## TASK INPUTS
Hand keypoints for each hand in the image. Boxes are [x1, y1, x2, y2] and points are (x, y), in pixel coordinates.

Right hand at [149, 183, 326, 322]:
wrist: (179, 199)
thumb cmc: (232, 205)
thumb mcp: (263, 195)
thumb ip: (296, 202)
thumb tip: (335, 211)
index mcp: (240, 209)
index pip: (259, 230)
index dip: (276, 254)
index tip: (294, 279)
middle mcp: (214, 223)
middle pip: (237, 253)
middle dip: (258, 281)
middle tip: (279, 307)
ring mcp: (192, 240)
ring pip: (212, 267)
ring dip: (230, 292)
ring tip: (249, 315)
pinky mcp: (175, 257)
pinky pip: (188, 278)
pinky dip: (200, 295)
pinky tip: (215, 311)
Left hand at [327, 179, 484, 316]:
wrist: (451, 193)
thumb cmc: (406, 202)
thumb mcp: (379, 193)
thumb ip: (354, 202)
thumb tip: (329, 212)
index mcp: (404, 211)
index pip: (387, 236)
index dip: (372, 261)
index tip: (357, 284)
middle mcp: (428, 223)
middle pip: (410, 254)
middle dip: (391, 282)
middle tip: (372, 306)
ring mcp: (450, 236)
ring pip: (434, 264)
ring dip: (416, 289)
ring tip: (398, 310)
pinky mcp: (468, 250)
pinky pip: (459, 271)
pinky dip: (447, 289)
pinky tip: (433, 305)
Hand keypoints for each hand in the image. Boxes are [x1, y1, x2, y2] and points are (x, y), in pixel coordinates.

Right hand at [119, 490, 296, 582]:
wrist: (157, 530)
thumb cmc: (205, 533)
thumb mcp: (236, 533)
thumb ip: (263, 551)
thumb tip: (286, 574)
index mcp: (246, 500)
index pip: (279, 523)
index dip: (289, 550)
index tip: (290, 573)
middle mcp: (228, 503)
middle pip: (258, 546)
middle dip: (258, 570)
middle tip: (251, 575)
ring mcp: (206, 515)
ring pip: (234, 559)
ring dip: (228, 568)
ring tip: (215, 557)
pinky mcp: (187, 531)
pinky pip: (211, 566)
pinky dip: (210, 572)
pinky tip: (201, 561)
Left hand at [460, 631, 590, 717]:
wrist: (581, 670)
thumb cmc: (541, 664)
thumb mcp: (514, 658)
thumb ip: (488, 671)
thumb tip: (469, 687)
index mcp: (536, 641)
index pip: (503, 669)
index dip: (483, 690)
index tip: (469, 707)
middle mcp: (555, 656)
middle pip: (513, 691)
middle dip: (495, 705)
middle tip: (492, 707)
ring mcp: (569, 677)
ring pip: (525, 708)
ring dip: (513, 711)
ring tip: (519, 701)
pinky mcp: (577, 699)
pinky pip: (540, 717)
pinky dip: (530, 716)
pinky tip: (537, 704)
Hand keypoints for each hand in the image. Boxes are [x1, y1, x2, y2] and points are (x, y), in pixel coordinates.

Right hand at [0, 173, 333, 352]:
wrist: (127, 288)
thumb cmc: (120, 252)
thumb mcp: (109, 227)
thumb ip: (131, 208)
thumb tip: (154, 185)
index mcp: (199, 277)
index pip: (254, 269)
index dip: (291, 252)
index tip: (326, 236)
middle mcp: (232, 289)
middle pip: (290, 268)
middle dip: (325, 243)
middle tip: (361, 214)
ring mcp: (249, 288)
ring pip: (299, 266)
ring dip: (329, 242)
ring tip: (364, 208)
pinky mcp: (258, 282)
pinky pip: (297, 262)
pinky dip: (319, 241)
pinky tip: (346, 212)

## PROBLEM DESCRIPTION
Write down again, exactly as given, only the lines above that fall from the line with "index tip: (290, 573)" to the line with "pinky dip: (210, 572)", inclusive.

## RESPONSE AREA
index tip: (290, 573)
middle mcp: (228, 503)
middle pip: (258, 546)
middle dip: (258, 570)
middle tip: (251, 575)
ring mcp: (206, 515)
ring pip: (234, 559)
ring dip: (228, 568)
ring tip: (215, 557)
pinky mcp: (187, 531)
pinky pip: (211, 566)
pinky dip: (210, 572)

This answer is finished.